We are given the following function
[tex](\frac{1}{3})^{2-3t}[/tex]
Let us re-write this function in the following form.
[tex]f(t)=ka^t[/tex]
Where k is a constant.
Step 1:
Split the powers using the multiplication rule of exponents.
[tex]a^{x+y}=a^x\cdot a^y[/tex]
Applying the above rule, the function becomes
[tex](\frac{1}{3})^{2-3t}=(\frac{1}{3})^2\cdot(\frac{1}{3})^{-3t}[/tex]
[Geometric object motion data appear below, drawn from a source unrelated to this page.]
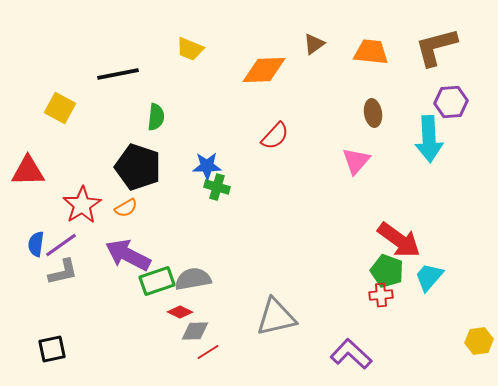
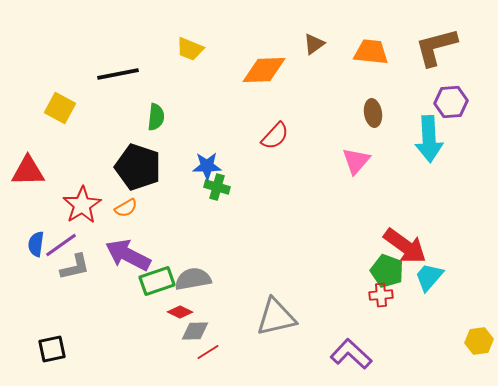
red arrow: moved 6 px right, 6 px down
gray L-shape: moved 12 px right, 5 px up
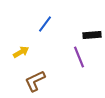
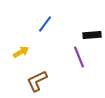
brown L-shape: moved 2 px right
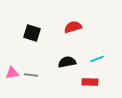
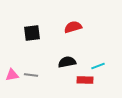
black square: rotated 24 degrees counterclockwise
cyan line: moved 1 px right, 7 px down
pink triangle: moved 2 px down
red rectangle: moved 5 px left, 2 px up
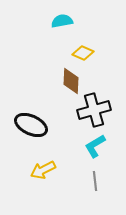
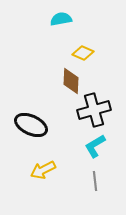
cyan semicircle: moved 1 px left, 2 px up
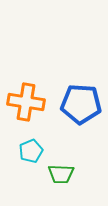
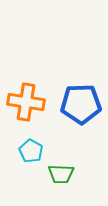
blue pentagon: rotated 6 degrees counterclockwise
cyan pentagon: rotated 20 degrees counterclockwise
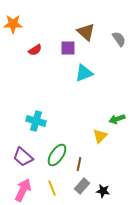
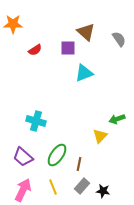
yellow line: moved 1 px right, 1 px up
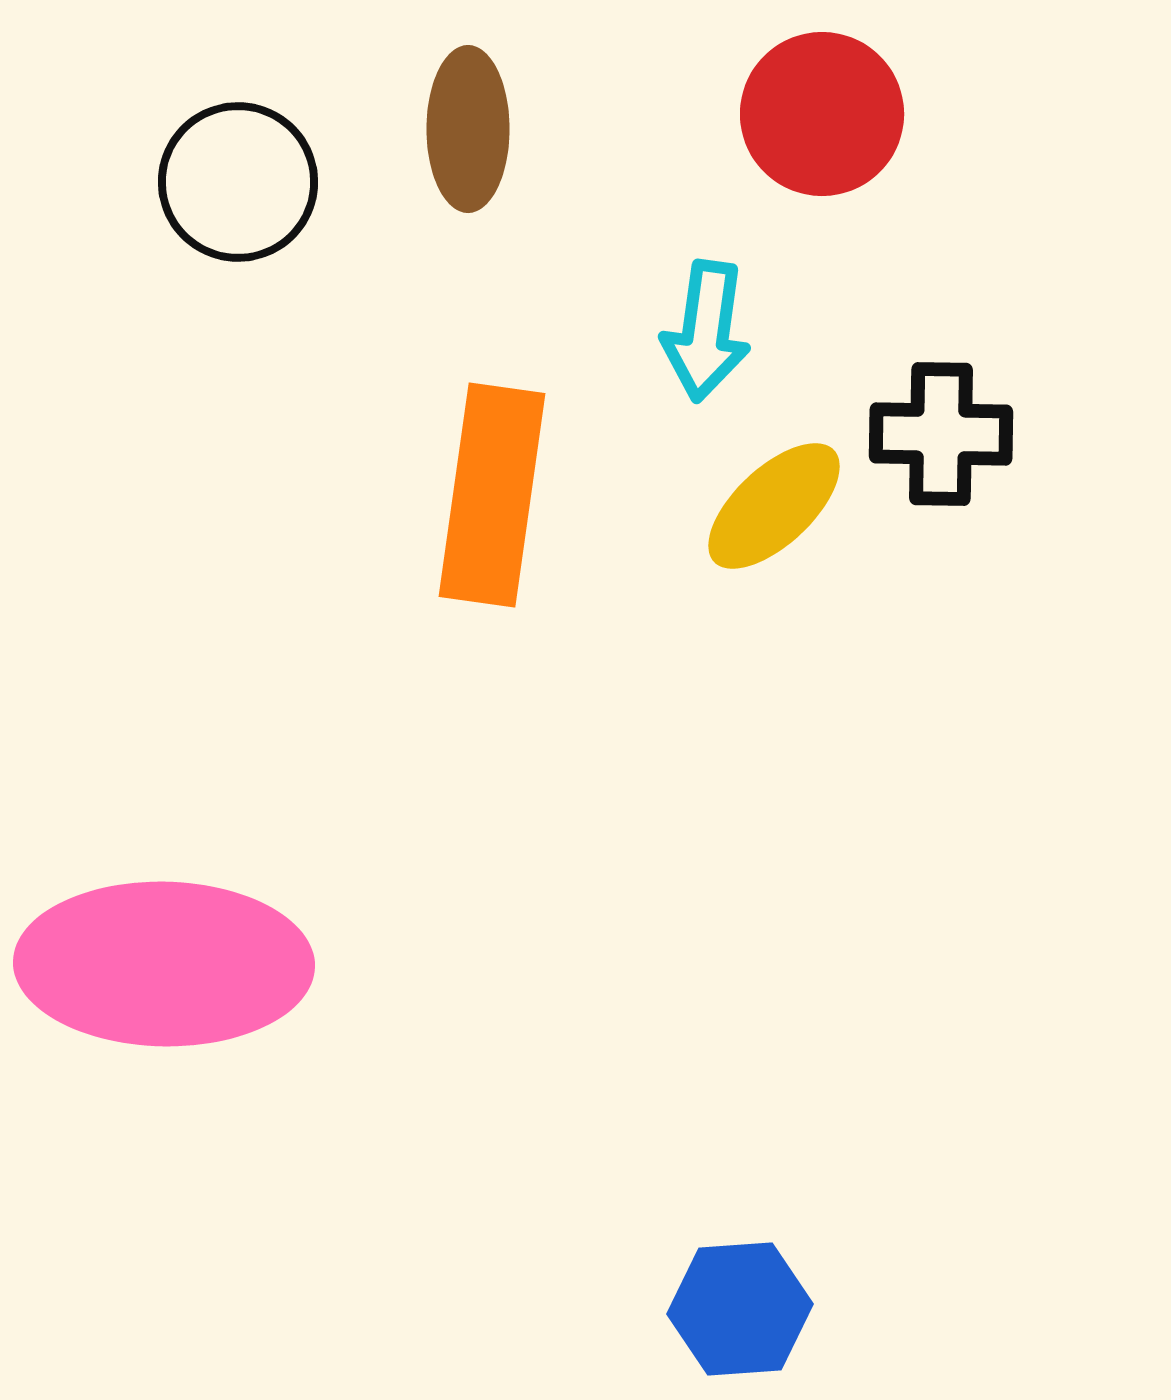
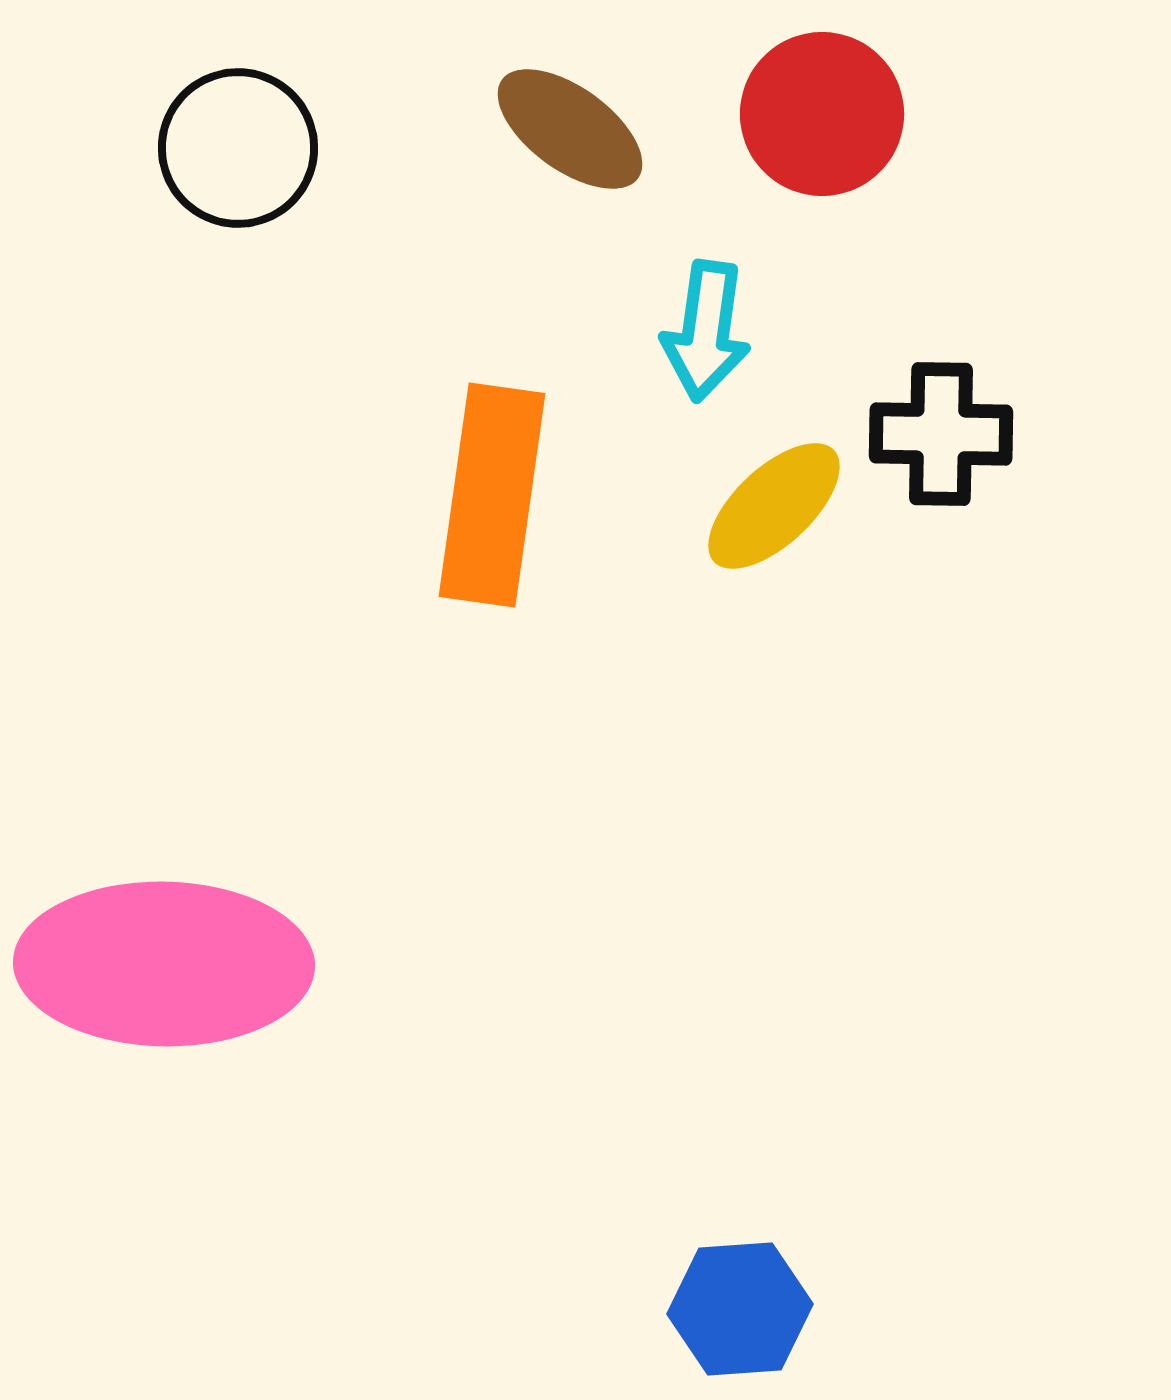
brown ellipse: moved 102 px right; rotated 54 degrees counterclockwise
black circle: moved 34 px up
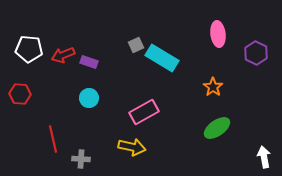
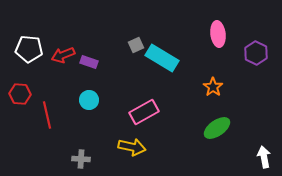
cyan circle: moved 2 px down
red line: moved 6 px left, 24 px up
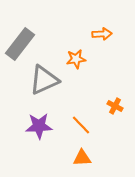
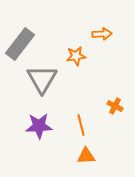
orange star: moved 3 px up
gray triangle: moved 2 px left, 1 px up; rotated 36 degrees counterclockwise
orange line: rotated 30 degrees clockwise
orange triangle: moved 4 px right, 2 px up
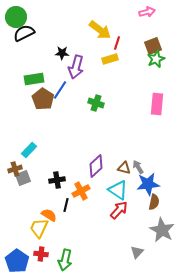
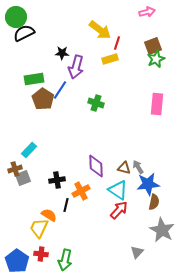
purple diamond: rotated 50 degrees counterclockwise
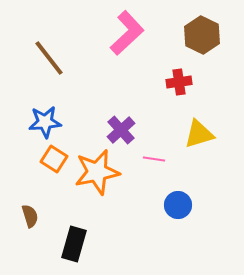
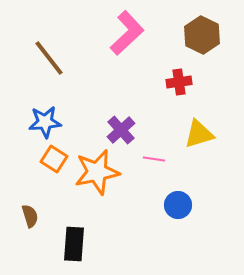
black rectangle: rotated 12 degrees counterclockwise
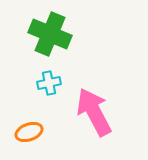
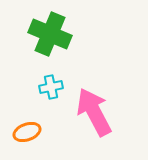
cyan cross: moved 2 px right, 4 px down
orange ellipse: moved 2 px left
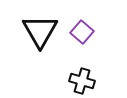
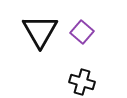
black cross: moved 1 px down
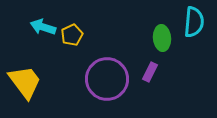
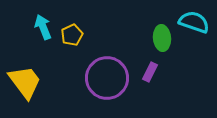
cyan semicircle: rotated 76 degrees counterclockwise
cyan arrow: rotated 50 degrees clockwise
purple circle: moved 1 px up
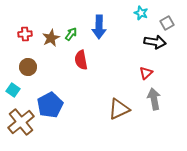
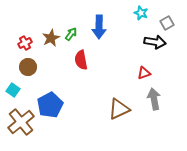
red cross: moved 9 px down; rotated 24 degrees counterclockwise
red triangle: moved 2 px left; rotated 24 degrees clockwise
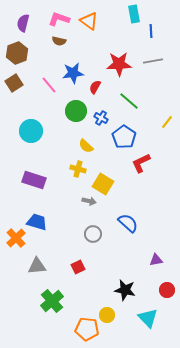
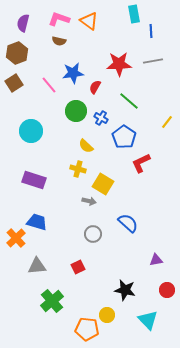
cyan triangle: moved 2 px down
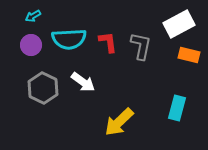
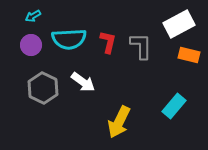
red L-shape: rotated 20 degrees clockwise
gray L-shape: rotated 12 degrees counterclockwise
cyan rectangle: moved 3 px left, 2 px up; rotated 25 degrees clockwise
yellow arrow: rotated 20 degrees counterclockwise
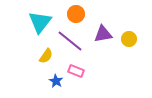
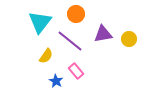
pink rectangle: rotated 28 degrees clockwise
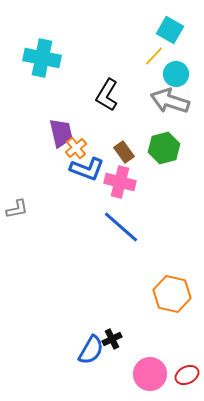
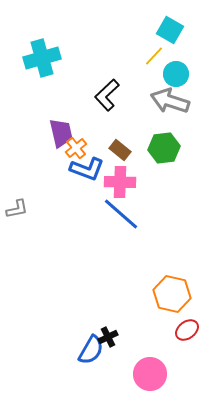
cyan cross: rotated 27 degrees counterclockwise
black L-shape: rotated 16 degrees clockwise
green hexagon: rotated 8 degrees clockwise
brown rectangle: moved 4 px left, 2 px up; rotated 15 degrees counterclockwise
pink cross: rotated 12 degrees counterclockwise
blue line: moved 13 px up
black cross: moved 4 px left, 2 px up
red ellipse: moved 45 px up; rotated 10 degrees counterclockwise
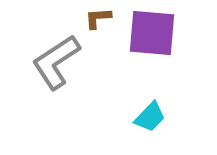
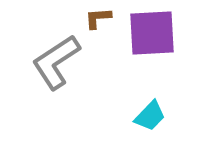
purple square: rotated 8 degrees counterclockwise
cyan trapezoid: moved 1 px up
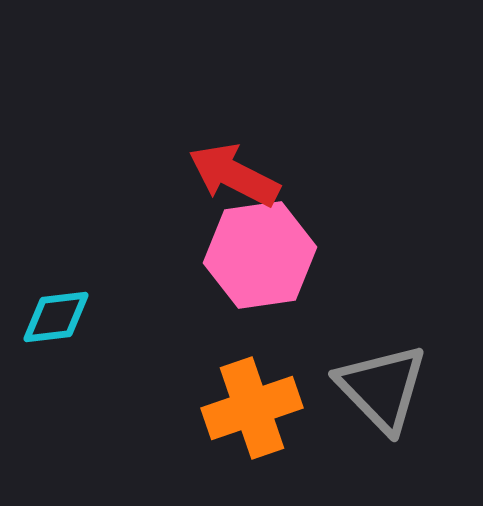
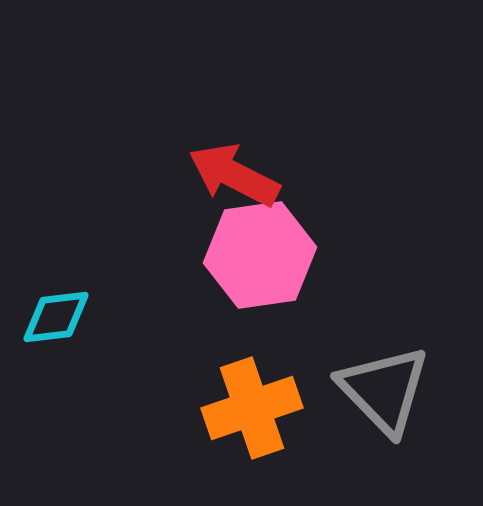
gray triangle: moved 2 px right, 2 px down
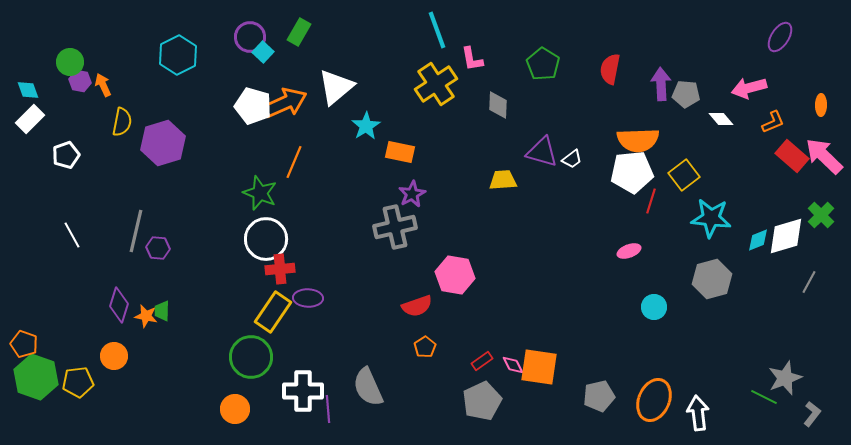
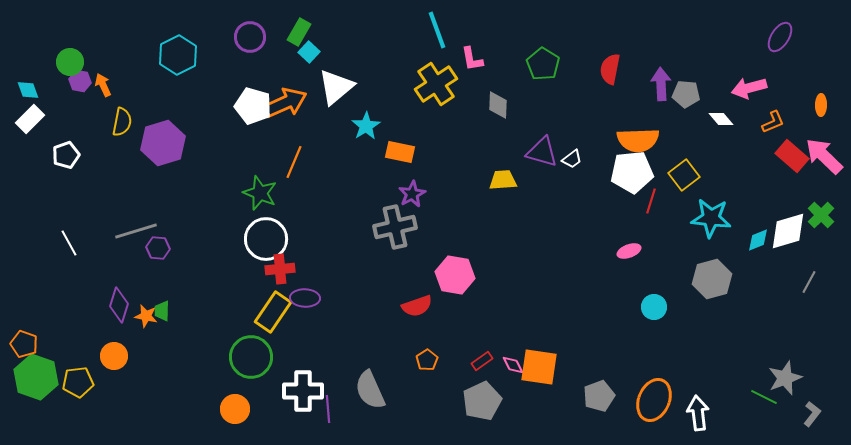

Further simplifying, the function becomes
[tex](\frac{1}{3})^2\cdot(\frac{1}{3})^{-3t}=\frac{1}{9}\cdot(\frac{1}{3})^{-3t}[/tex]
Step 2:
Apply the power rule of exponents
[tex]a^{xy}=(a^x)^y[/tex]
So, the function becomes
[tex]\frac{1}{9}\cdot(\frac{1}{3})^{-3t}=\frac{1}{9}\cdot((\frac{1}{3})^{-3})^t[/tex]
Further simplifying the function becomes
[tex]\frac{1}{9}\cdot((\frac{1}{3})^{-3})^t=\frac{1}{9}\cdot(27^{})^t[/tex]
Therefore, the function is
[tex]f(t)=\frac{1}{9}\cdot27^t[/tex]
Where k = 1/9 and a = 27